Líderes mundiais veem morte de Kadhafi como passo para democracia líbia

Os principais líderes mundiais expressaram nesta sexta-feira seu desejo de que a morte do ex-homem forte Muamar Kadhafi permita que a Líbia avance para um futuro pacífico e democrático.

"Anunciamos ao mundo que Kadhafi morreu nas mãos dos revolucionários", declarou o porta-voz do Conselho Nacional de Transição (CNT), Abdel Hafez Ghoga. "É um momento histórico, é o fim da tirania e da ditadura. Kadhafi cumpriu seu destino", acrescentou.

O anúncio da captura e morte de Kadhafi deu início a uma série de reações oficiais ao redor do mundo.

O presidente dos Estados Unidos, Barack Obama, afirmou que a morte de Kadhafi marca "o final de um capítulo longo e doloroso para os líbios", e pediu às novas autoridades de Trípoli que construam um país "democrático e tolerante".

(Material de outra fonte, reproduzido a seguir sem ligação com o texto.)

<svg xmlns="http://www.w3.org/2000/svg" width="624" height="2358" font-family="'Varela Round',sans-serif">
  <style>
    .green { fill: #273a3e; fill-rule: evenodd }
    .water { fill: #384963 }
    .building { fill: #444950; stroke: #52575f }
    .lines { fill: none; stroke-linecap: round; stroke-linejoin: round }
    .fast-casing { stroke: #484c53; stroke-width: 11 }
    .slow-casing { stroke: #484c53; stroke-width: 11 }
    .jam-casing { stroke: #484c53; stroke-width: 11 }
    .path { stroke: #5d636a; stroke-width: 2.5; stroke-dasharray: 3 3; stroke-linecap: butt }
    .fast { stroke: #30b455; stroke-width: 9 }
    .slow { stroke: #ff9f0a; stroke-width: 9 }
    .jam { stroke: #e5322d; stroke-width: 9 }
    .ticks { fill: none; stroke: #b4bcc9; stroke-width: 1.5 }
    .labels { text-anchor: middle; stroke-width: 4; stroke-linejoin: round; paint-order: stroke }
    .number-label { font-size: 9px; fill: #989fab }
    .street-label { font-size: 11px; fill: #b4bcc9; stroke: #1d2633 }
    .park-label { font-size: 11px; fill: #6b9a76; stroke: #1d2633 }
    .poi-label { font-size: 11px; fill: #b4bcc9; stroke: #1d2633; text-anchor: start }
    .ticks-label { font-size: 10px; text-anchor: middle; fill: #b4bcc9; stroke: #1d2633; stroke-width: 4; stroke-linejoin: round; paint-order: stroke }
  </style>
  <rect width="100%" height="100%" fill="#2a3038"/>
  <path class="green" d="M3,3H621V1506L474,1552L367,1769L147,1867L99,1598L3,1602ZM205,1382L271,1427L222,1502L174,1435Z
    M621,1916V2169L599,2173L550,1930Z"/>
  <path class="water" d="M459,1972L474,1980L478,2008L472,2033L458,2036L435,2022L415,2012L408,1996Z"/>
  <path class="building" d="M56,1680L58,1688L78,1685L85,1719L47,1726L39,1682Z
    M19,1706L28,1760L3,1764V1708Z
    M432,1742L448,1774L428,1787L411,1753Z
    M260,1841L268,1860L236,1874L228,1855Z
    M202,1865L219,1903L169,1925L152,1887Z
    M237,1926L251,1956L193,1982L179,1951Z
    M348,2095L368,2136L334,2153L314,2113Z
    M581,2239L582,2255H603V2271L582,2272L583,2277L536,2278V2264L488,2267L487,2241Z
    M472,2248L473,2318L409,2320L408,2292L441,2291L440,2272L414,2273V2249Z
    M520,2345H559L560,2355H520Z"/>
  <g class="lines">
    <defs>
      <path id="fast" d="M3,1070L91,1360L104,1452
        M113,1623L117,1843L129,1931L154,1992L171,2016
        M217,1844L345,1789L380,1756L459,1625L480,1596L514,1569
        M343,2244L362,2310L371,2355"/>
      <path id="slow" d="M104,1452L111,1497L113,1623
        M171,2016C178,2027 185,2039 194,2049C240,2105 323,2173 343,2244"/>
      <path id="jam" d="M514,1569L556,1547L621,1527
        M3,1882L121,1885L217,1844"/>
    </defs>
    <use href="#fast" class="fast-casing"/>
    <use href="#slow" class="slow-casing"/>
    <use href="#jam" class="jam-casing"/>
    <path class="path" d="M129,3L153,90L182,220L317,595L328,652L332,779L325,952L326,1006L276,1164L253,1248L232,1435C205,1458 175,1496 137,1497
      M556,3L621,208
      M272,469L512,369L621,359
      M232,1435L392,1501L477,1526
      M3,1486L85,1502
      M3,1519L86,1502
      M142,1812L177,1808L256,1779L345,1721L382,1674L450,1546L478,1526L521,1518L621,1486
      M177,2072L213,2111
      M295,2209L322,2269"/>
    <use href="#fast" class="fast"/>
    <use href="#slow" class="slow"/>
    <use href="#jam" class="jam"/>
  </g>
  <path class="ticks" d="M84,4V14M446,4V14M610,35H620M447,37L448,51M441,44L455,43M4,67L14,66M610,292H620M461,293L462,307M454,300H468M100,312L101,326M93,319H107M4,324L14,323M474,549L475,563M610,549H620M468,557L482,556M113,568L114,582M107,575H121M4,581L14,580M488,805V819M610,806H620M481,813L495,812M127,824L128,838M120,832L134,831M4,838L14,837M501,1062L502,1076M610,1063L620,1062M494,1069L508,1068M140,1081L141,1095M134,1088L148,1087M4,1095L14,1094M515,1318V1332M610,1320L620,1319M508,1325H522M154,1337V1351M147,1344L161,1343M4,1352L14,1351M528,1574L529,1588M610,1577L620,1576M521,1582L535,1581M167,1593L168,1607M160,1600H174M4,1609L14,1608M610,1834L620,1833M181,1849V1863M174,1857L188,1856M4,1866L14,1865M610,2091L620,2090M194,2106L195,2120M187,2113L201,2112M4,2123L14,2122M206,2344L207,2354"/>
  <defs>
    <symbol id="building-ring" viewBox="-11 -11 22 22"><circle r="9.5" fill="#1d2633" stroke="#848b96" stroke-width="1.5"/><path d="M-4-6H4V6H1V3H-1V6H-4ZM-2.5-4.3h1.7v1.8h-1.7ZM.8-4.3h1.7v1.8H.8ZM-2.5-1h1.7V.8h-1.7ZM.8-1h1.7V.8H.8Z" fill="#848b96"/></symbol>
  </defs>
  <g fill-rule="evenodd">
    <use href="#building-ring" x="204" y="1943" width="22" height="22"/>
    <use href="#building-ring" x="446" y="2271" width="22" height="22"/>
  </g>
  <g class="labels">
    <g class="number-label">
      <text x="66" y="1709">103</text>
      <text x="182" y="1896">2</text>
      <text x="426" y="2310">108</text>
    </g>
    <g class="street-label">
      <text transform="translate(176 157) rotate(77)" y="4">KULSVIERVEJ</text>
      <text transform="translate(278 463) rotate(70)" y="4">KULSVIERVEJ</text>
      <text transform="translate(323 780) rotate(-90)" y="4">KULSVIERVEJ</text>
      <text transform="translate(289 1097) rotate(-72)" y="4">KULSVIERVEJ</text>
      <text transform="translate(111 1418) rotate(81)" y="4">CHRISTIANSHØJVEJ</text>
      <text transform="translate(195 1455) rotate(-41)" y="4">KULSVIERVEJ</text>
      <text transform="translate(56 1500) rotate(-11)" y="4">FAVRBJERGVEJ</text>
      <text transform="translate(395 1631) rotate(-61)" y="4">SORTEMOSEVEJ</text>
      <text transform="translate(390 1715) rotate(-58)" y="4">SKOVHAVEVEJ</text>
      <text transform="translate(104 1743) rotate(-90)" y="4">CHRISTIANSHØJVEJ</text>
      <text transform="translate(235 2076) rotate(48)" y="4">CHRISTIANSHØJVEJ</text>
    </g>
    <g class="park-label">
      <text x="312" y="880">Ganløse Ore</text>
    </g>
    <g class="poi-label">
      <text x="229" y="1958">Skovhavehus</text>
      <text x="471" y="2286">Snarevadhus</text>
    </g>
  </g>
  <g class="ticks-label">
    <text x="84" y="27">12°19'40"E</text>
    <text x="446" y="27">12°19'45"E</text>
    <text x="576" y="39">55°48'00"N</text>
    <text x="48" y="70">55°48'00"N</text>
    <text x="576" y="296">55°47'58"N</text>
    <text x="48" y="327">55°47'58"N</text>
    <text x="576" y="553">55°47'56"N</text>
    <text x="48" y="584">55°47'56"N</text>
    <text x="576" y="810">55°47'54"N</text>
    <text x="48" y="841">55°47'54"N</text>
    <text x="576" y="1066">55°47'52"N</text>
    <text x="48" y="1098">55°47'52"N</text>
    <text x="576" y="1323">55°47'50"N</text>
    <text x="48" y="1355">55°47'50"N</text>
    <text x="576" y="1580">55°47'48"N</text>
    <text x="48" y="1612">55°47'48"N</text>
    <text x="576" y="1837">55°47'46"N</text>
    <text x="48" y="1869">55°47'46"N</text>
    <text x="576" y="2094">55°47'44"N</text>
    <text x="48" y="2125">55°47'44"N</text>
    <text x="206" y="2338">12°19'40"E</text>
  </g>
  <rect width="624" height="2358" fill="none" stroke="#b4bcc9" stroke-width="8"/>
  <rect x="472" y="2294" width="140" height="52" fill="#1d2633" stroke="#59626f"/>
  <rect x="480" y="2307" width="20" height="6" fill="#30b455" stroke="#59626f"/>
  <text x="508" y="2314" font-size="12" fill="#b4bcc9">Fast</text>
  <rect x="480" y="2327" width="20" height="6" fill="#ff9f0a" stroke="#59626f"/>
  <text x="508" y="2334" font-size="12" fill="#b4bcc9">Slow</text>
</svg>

"Os líbios têm, a partir de agora, a chance de poder determinar seu próprio destino em uma Líbia nova e democrática", declarou.

Obama também alertou os regimes de "mão de ferro" no mundo árabe, afirmando que eles estão prestes a desaparecer.

O secretário-geral da ONU, Ban Ki-moon, por sua vez, disse que a notícia marca uma transição histórica para a Líbia.

"O caminho da Líbia e seu povo será difícil e cheio de desafios. Agora é o momento de todos os líbios de unirem. Este é um momento de reconstrução e de cura, para a generosidade de espírito, não de vingança", disse o chefe da ONU.

Para o secretário-geral da Otan, Anders Fogh Rasmussen, a morte de Kadhafi põe fim a 42 anos de um reino de terror.

"A Líbia pôde pôr um ponto final em um longo e sombrio capítulo de sua história, e virar a página", enfatizou.

Já o presidente francês, Nicolas Sarkozy, um dos mais fervorosos patrocinadores da intervenção internacional na Líbia, saudou o "desaparecimento de Muamar Kadhafi como um grande passo na libertação da Líbia", enquanto que o primeiro-ministro britânico, David Cameron, lembrou as vítimas de Kadhafi, a quem classificou de "ditador brutal".

O Vaticano, através do cardeal Tarcisio Bertone, pediu que os católicos orem "pela pacificação e a democracia na Líbia", ao comentar a notícia.

A presidente Dilma Rousseff , que se encontra em Angola, não quis comentar a notícia como se fosse a comemoração de uma morte.

"Acho que a Líbia está passando por um processo de transformação democrática. Agora, isso não significa que a gente comemore a morte de qualquer líder que seja. (...) O que queremos é que os países tenham a capacidade de, internamente, viver em paz e com democracia", disse aos jornalistas.

Por fim, as cinco enfermeiras búlgaras que ficaram presas por oito anos na Líbia em função do escândalo da infecção de crianças com o vírus da Aids afirmaram que "Kadhafi teve o que mereceu".

"A notícia me deixou muito feliz. É uma punição. Um cachorro como ele merecia morrer como um cachorro", afirmou Valya Chervenyashka, uma das enfermeiras torturadas e duas vezes sentenciadas à morte no regime de Kadhafi.

Snezhana Dimitrova e Kristiana Valcheva, contudo, tiveram uma reação diferente.

"Eu ficaria feliz se ele tivesse sido capturado vivo", afirmou Valcheva. "Não posso ficar feliz com a morte de ninguém, mesmo de meu inimigo", acrescentou.